Вот она, западня! Самый вкусный сыр всегда в мышеловке. То, что ему предложила г-жа де Кастри, чудовищно, ведь он уже и так немало поиздержался. Рим… Неаполь… Заманчиво. Особенно, если в кармане радостно позвякивают франки. Но даже если позвякивают, возвращаться из столь длительного путешествия придётся определённо пустым. Западня!

«Почему ты пустила меня в Экс? – набрасывается Оноре в письме к Зюльме. – Поездка в Италию обойдется дорого. Она разорительна вдвойне: она означает и потерю денег, и потерю рабочих часов, проведенных в почтовой карете, – потерю рабочих дней»{221}.

Бальзак в отчаянии. «Только при чём здесь Зюльма?» – ругает он себя. И сам же отвечает: «Но ведь кто-то же должен быть виноват во всём этом!» Конечно, Зюльма! А кто, кроме неё?..

И вновь борьба с самим собою. Бальзак сильно сомневается.
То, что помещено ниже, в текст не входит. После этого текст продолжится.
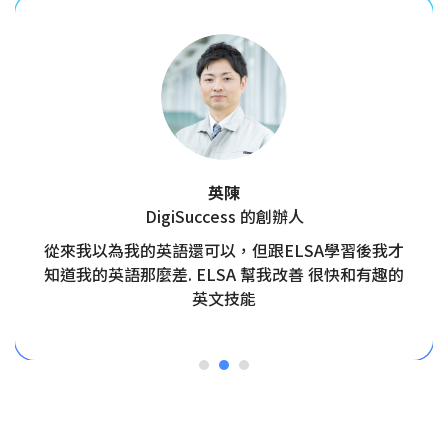
英陳
DigiSuccess 的創辦人
從來我以為我的英語還可以，但跟ELSA學習後我才
知道我的英語那麼差. ELSA 幫我改善 很快和有趣的
英文技能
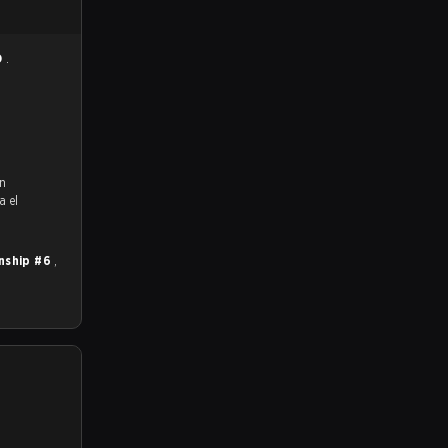
O
.
en
a el
nship #6
,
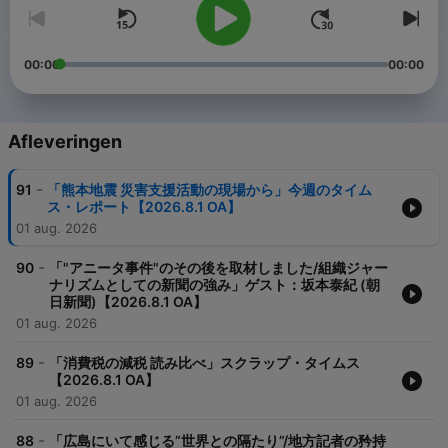
00:00
00:00
Afleveringen
-
91
「熊本地震 災害支援活動の現場から」今週のタイム
ス・レポート【2026.8.1 OA】
01 aug. 2026
-
90
「"アニータ事件"のその後を取材しました/組織ジャー
ナリズムとしての新聞の強み」ゲスト：坂本泰紀 (朝
日新聞)【2026.8.1 OA】
01 aug. 2026
-
89
「消費税の減税 読み比べ」スクラップ・タイムス
【2026.8.1 OA】
01 aug. 2026
-
88
「広島にいて感じる”世界との隔たり”/地方記者の矜持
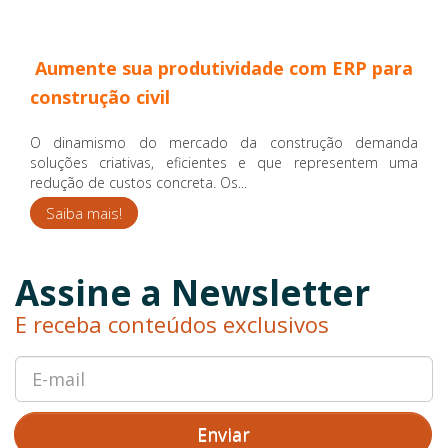
Aumente sua produtividade com ERP para
construção civil
O dinamismo do mercado da construção demanda
soluções criativas, eficientes e que representem uma
redução de custos concreta. Os...
Saiba mais!
Assine a Newsletter
E receba conteúdos exclusivos
Enviar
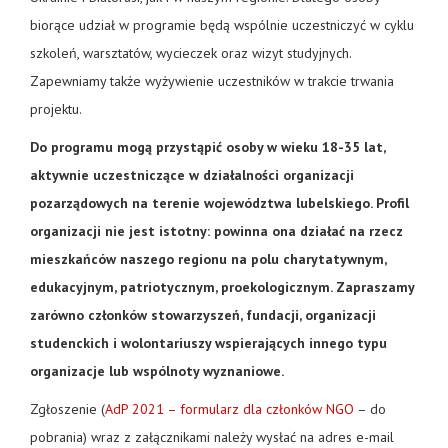
biorące udział w programie będą wspólnie uczestniczyć w cyklu
szkoleń, warsztatów, wycieczek oraz wizyt studyjnych.
Zapewniamy także wyżywienie uczestników w trakcie trwania
projektu.
Do programu mogą przystąpić osoby w wieku 18-35 lat,
aktywnie uczestniczące w działalności organizacji
pozarządowych na terenie województwa lubelskiego. Profil
organizacji nie jest istotny: powinna ona działać na rzecz
mieszkańców naszego regionu na polu charytatywnym,
edukacyjnym, patriotycznym, proekologicznym. Zapraszamy
zarówno członków stowarzyszeń, fundacji, organizacji
studenckich i wolontariuszy wspierających innego typu
organizacje lub wspólnoty wyznaniowe.
Zgłoszenie (
AdP 2021 – formularz dla członków NGO
– do
pobrania) wraz z załącznikami należy wysłać na adres e-mail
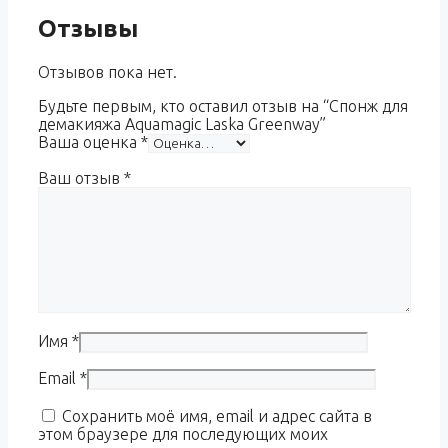
Отзывы
Отзывов пока нет.
Будьте первым, кто оставил отзыв на “Спонж для
демакияжа Aquamagic Laska Greenway”
Ваша оценка
*
Ваш отзыв
*
Имя
*
Email
*
Сохранить моё имя, email и адрес сайта в
этом браузере для последующих моих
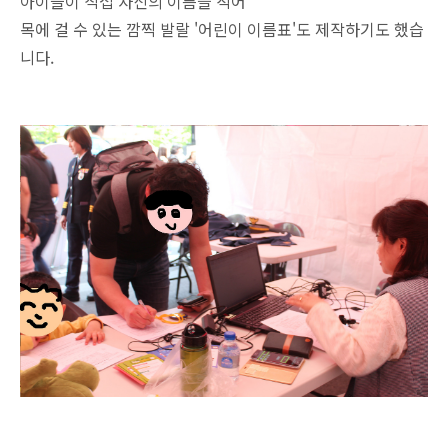
아이들이 직접 자신의 이름을 적어
목에 걸 수 있는 깜찍 발랄 '어린이 이름표'도 제작하기도 했습
니다.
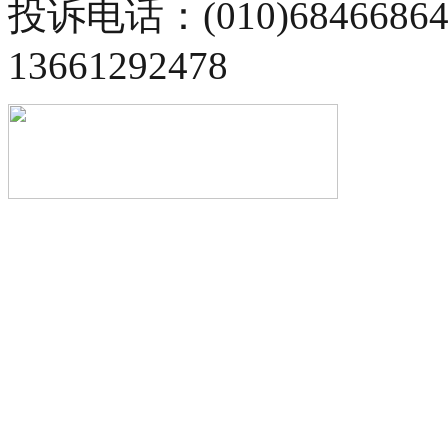
投诉电话：(010)68466
13661292478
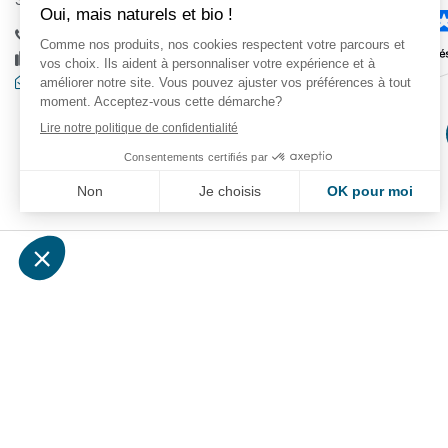
38880 Autrans
+33 (0)4 76 95 35 87
+33 (0)4 76 95 37 02
Contactez-nous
Здравый смысл подсказывает: ехать в Италию не стоит. С другой стороны, слишком велик соблазн добиться-таки своего, оказавшись триумфатором. Манит и другое: возможность увидеть Италию «из окна герцогской кареты». А ещё герцог Фиц-Джеймс наверняка поможет ему выбраться в палату депутатов…

Из письма Бальзака матери, 23 сентября 1832 года:

«Я все хорошо подсчитал, этих денег мне хватит до Рима. Мы отправимся вчетвером, в экипаже госпожи де Кастри; все расходы на поездку из Женевы в Рим, включая стоимость провизии, лошадей, гостиниц, составят тысячу франков; на мою долю придется двести пятьдесят франков… Я совершу чудесное путешествие в обществе герцога, который по-отечески относится ко мне. Всюду я буду принят в высшем обществе. Второй такой случай мне больше не представится. Герцог уже бывал в Италии; он хорошо знает страну, и поэтому я буду избавлен от ненужной потери времени, кроме того, его имя откроет передо мной все двери. Герцогиня и он очень добры ко мне»{222}.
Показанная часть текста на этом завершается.